You have just realized that just working towards some future is not a viable path to living. This is a lesson most people take decades to discover. Perhaps you look happier because your mind was forced to live more and the here and now and less in the future, and living in the here and now is really.
It is hard to both grasp and let go. But that is really the only option we have.
I’m turning 20 in January too, and I catch some extent of similar nervousness in myself, but it’s overshadowed by thrill and gladness that I’m alive exactly right now. Even if brutal mutilation is in store for me, even if there are only a few years left, things are going to be exciting and unique. Missing this would be the greater tragedy, in terms of subjective experience.
Though I feel more optimistic about outcomes than what it seems you imply: in my model, high wealth inequality, major catastrophe, high fractions of the population being killed, etc. are probable, but 100% extinction holds very little probability mass. Predictions can be debated elsewhere, but at least emotionally, if that’s correct, the stakes and bar for performance are high, yet you have leverage and opportunity to persist, if your will to live is extraordinary. I really want to see if I can win!

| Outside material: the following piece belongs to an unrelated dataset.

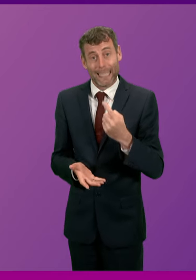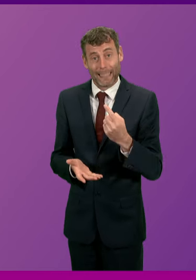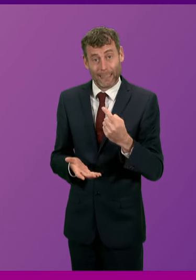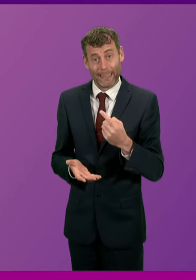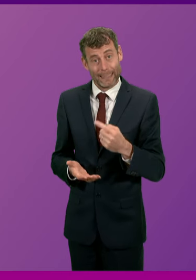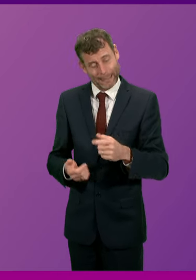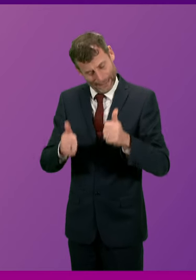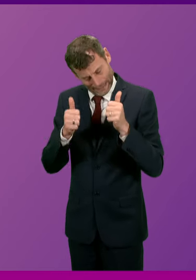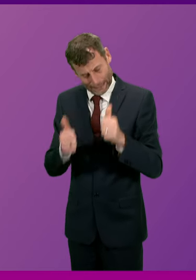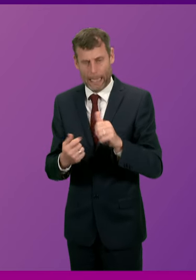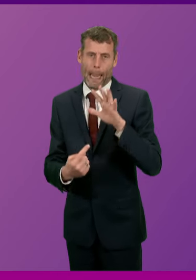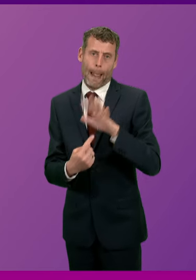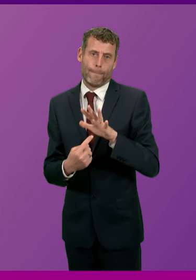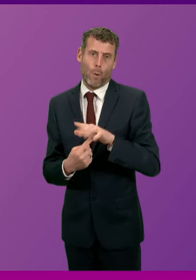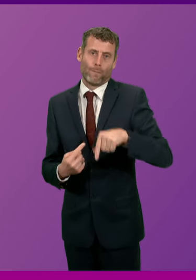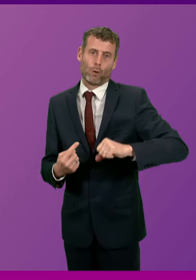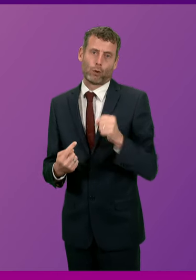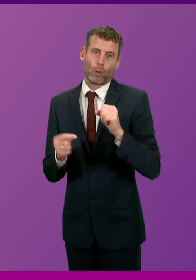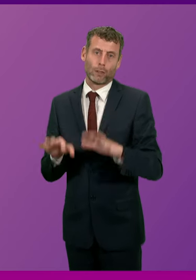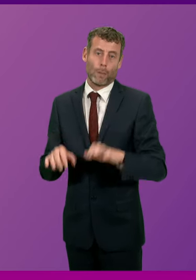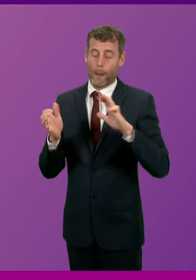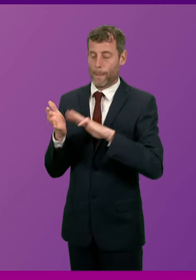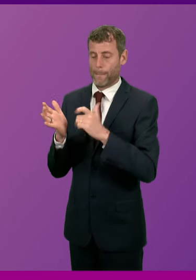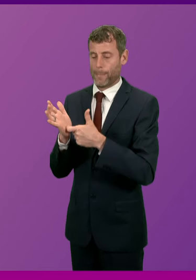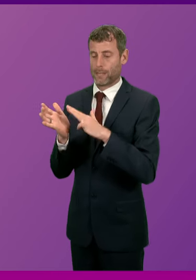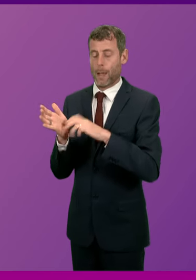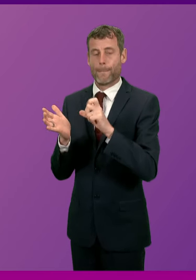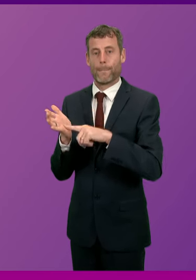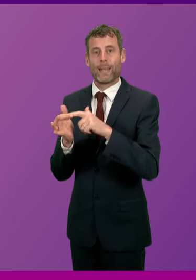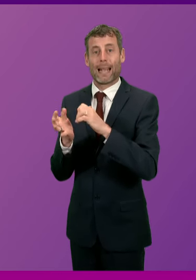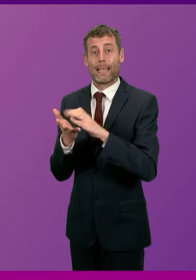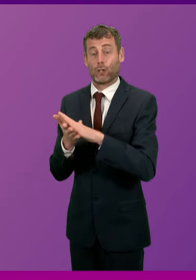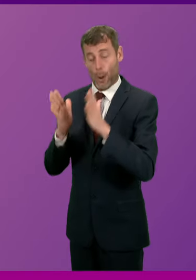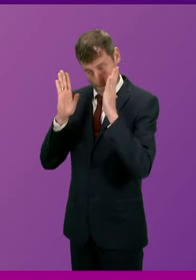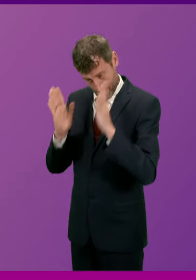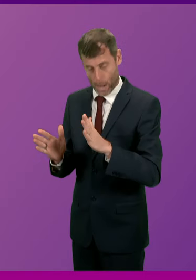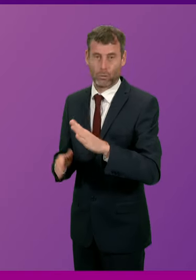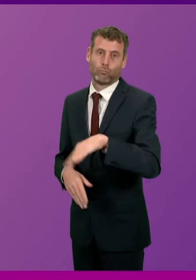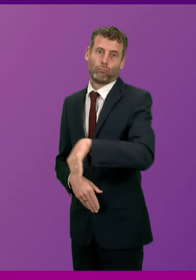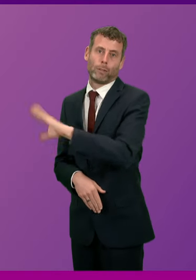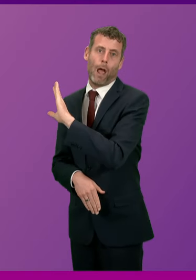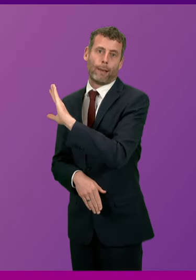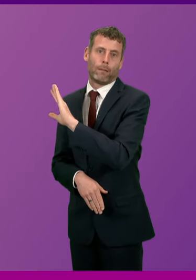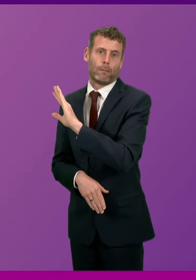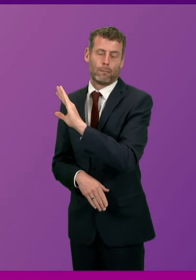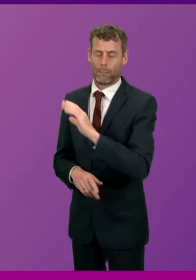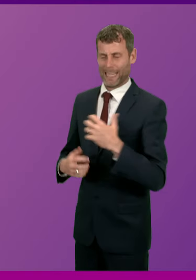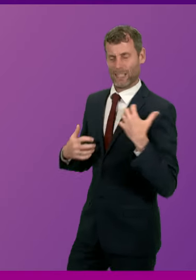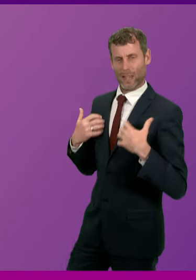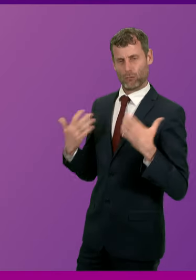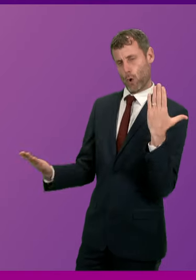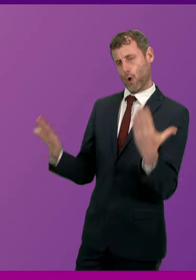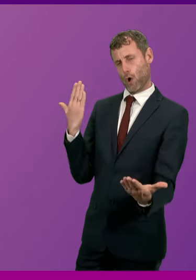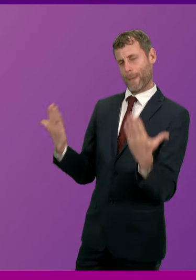for the good of the Scottish Parliament, Mr MacLeish must resign. What happened to that John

I think non redundant efforts of any kind are good just because in a situation with so many unknowns, coverage is both easier and more valuable than brittle depth. Whatever you’re doing is probably the right thing. Also be happy that your first, most deeply instinctive response involved seeing the value of the world rather than rejecting it.
is this feeling justified by the upcoming apocalypse?
Probably not completely—I suspect this is a mix of non-AI things in my life and the fact that there is a very small circle of folks near me that care/internalize this kind of thing. However, I’d bet that the farther you get from traditional tech circles (e.g., SF), the stronger this feeling is among folks that work on AI safety.
I suggest you take a look at why politics is so dysfunctional.
Why? Because minds like yours ignore it.
See PeopleCount.org and the links at the end to discover how to fix it.
In short, people assumed voting for representatives would elect people who were representative. Recent events have proven that to be false.
What foundation does a well-functioning democracy require? (Hint: free & fair elections isn’t sufficient.)
What would empower voters?
What would influence voters to be more responsible with their votes?
What would enable representatives to actually represent voters?
What would enable representatives to be free from the influence of wealthy donors? (Hint: It’s not limits on donations or public financing of campaigns.)
What would pressure representatives to be free from the influence of wealthy donors?
Why don’t political reform efforts help?
All of these questions have answers. But it takes actual thinking to understand them. Hearing the answers doesn’t make sense because they conflict with the myths about democracy our culture feeds us.